9. Another contention that has been raised in this case is that the State has to act fairly and arbitrariness is violative of Article 14 of the Constitution. In this context reliance has been placed on Kumari Srilekha Vidyarthi and Ors. v. State of UP and Ors. , in which the Apex Court has held that '8...In the ultimate analysis, it is the challenge of arbitrariness which the circular must withstand in order to survive.' and '24...The requirement of Article 14 being the duty to act fairly, justly and reasonably, there is nothing which militates against the concept of requiring the State always to so act...' The five Judge Bench in Delhi Transport Corporation v. DTC Mazdoor Congress and Ors. which has also been cited, has held that in case of removal from service without assigning any reason, the regulation is arbitrary, unjust, unfair, unreasonable and opposed to public policy.

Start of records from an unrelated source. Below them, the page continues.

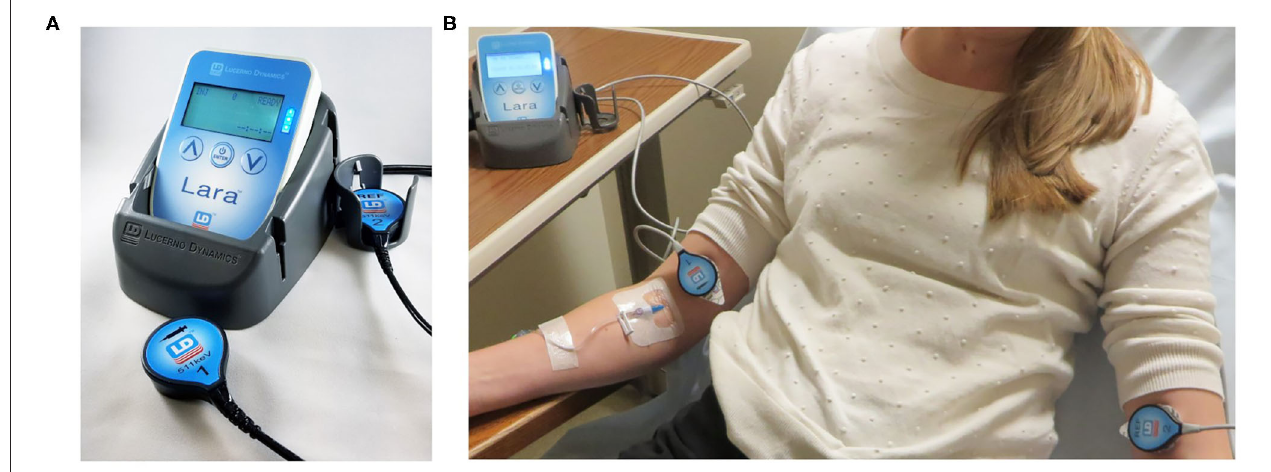
FIGURE 1 | Lara device consists of 2 scintillation sensors, a reader, and a docking station (A) . Sensors placed on injection arm and reference arm (B)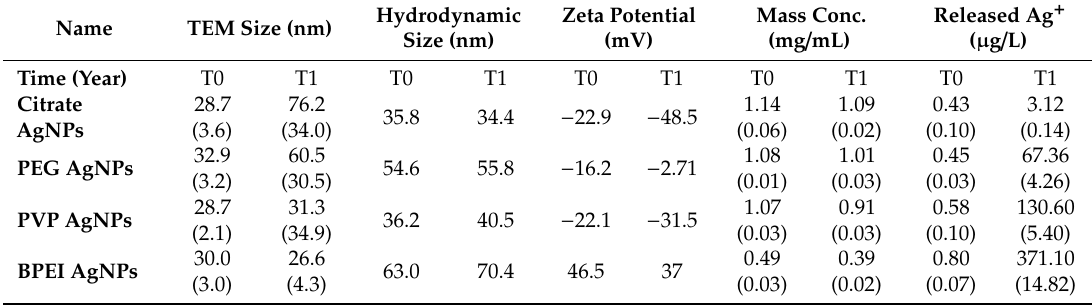
Table 1. Characterization of initial AgNPs and AgNPs stored for 1 year in a fridge (mean (SD), n = 3). The PI of DLS in each medium was less than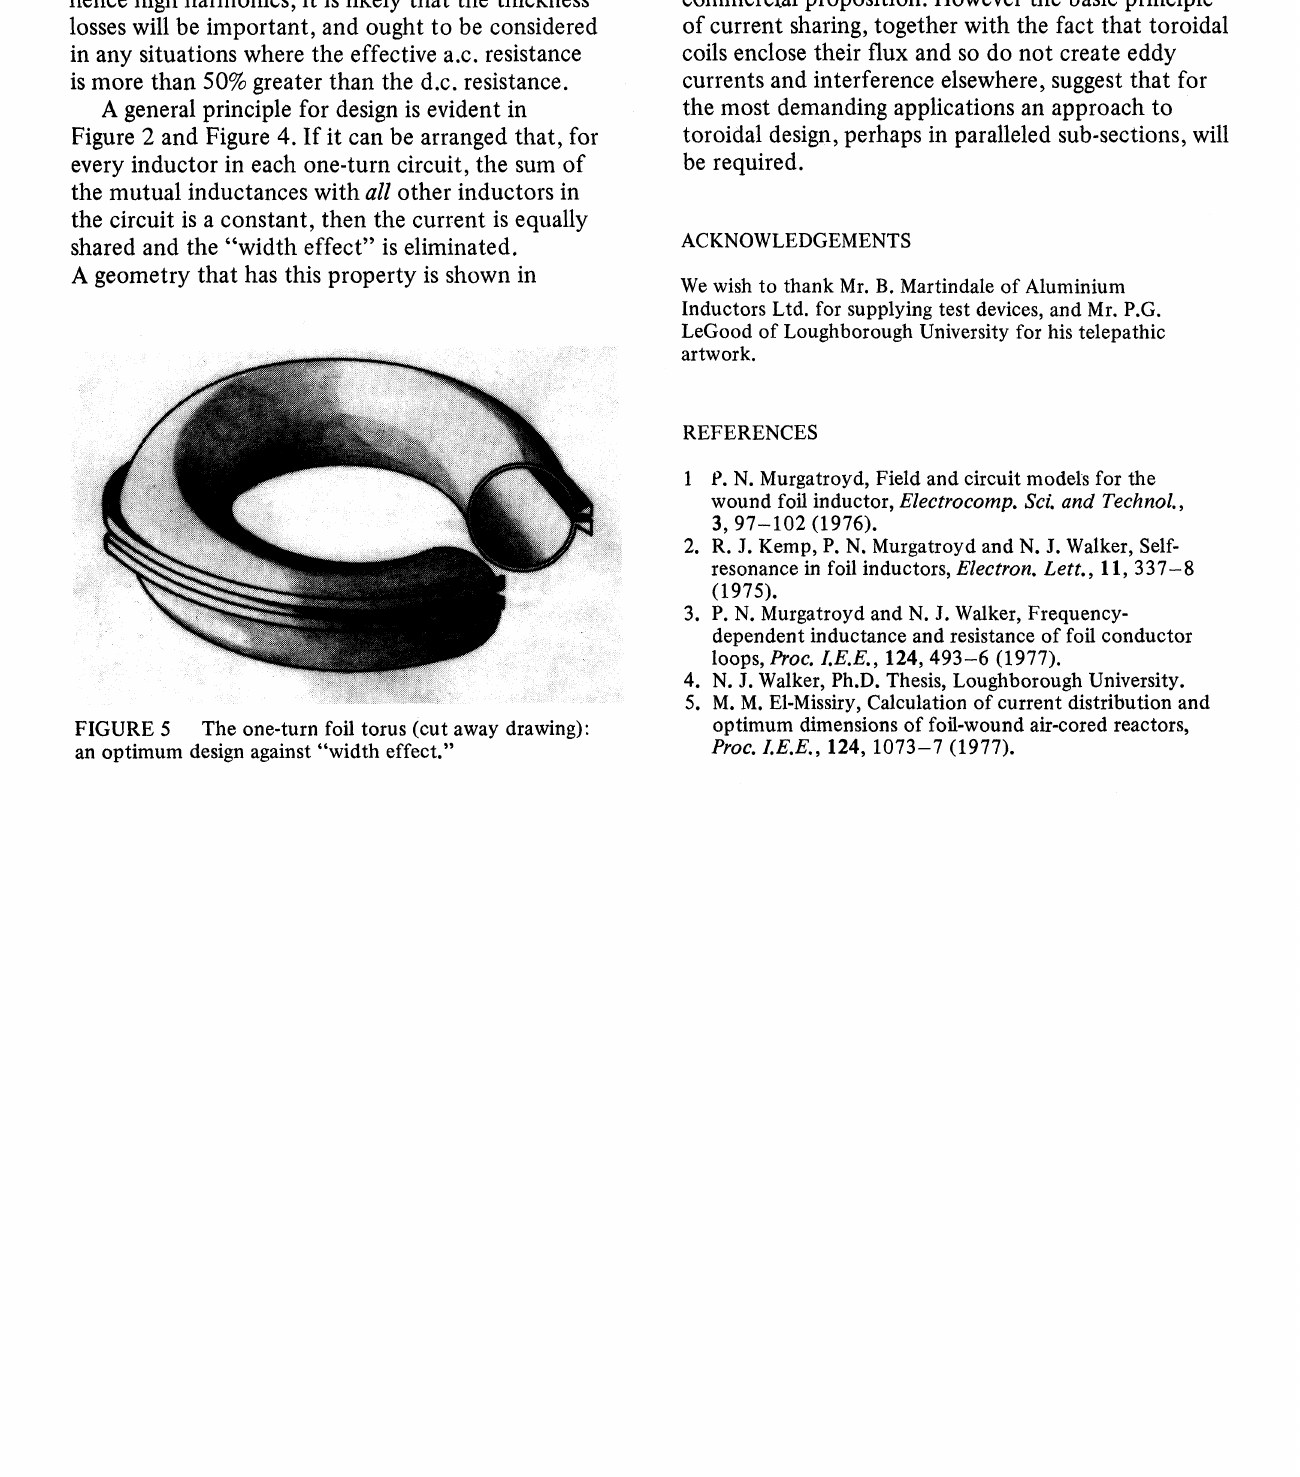
Figure 5. The torus is to be considered as complete, the break is only for purposes of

10. The respondent has argued that the Apex Court has held in Biswa Ranjan Sahoo and Ors. v. Sushanta Kumar Dinda and Ors. that:
3. A perusal thereof would indicate the enormity of mal-practices in the selection process. The question, therefore, is : whether the principle of natural justice is required to be followed by issuing notice to the selected persons and hearing them? It is true as contended by Mr. Santosh Hegde, learned senior counsel appearing for the petitioners, that in the case of selection of an individual his selection is not found correct in accordance with law, necessarily, a notice is required to be issued and opportunity be given. In a case like mass mal-practice as noted by the Tribunal, as extracted hereinbefore, the question emerges: whether the notice was required to be issued to the persons affected and whether they needed to be heard? Nothing would become fruitful by issuance of notice. Fabrication would obviously either be not known or no one would come forward to bear the brunt. Under these circumstances, the Tribunal was right in not issuing notice to the persons who are said to have been selected and given selection and appointment. The procedure adopted are in flagrant breach of the rules offending Articles 14 and 16 of the Constitution.
11. What emerges from the above is that the Review DPC has been held on the directions of this Tribunal. It is also clear that the promotions given to SC candidates by the DPCs prior to the Review DPC, has been in violation of the rule of extended zone of consideration. The Review DPC is validly constituted. It is also a settled principle of Service Jurisprudence that DPC does not have to explain the reasons for its recommendations and that such decisions are not subject to judicial review. There is no necessity, in our view, considering the observations of the Apex Court in Biswa Ranjan Sahoo (supra), that there is no need to give show cause notice to persons promoted in disregard of rules, while reverting them. Further, in our view we need not stretch the principle of natural justice to such extreme so as to cover the persons promoted wrongly in violation of rules.
12. Considering the rival contentions, the rulings of the Apex Court and the above analysis, it is our considered view that there is no need to interfere with the order No. KSCH/RR Cell/06-07/3481 dated 11.10.2006 (the impugned order), which will stand. No order as to costs.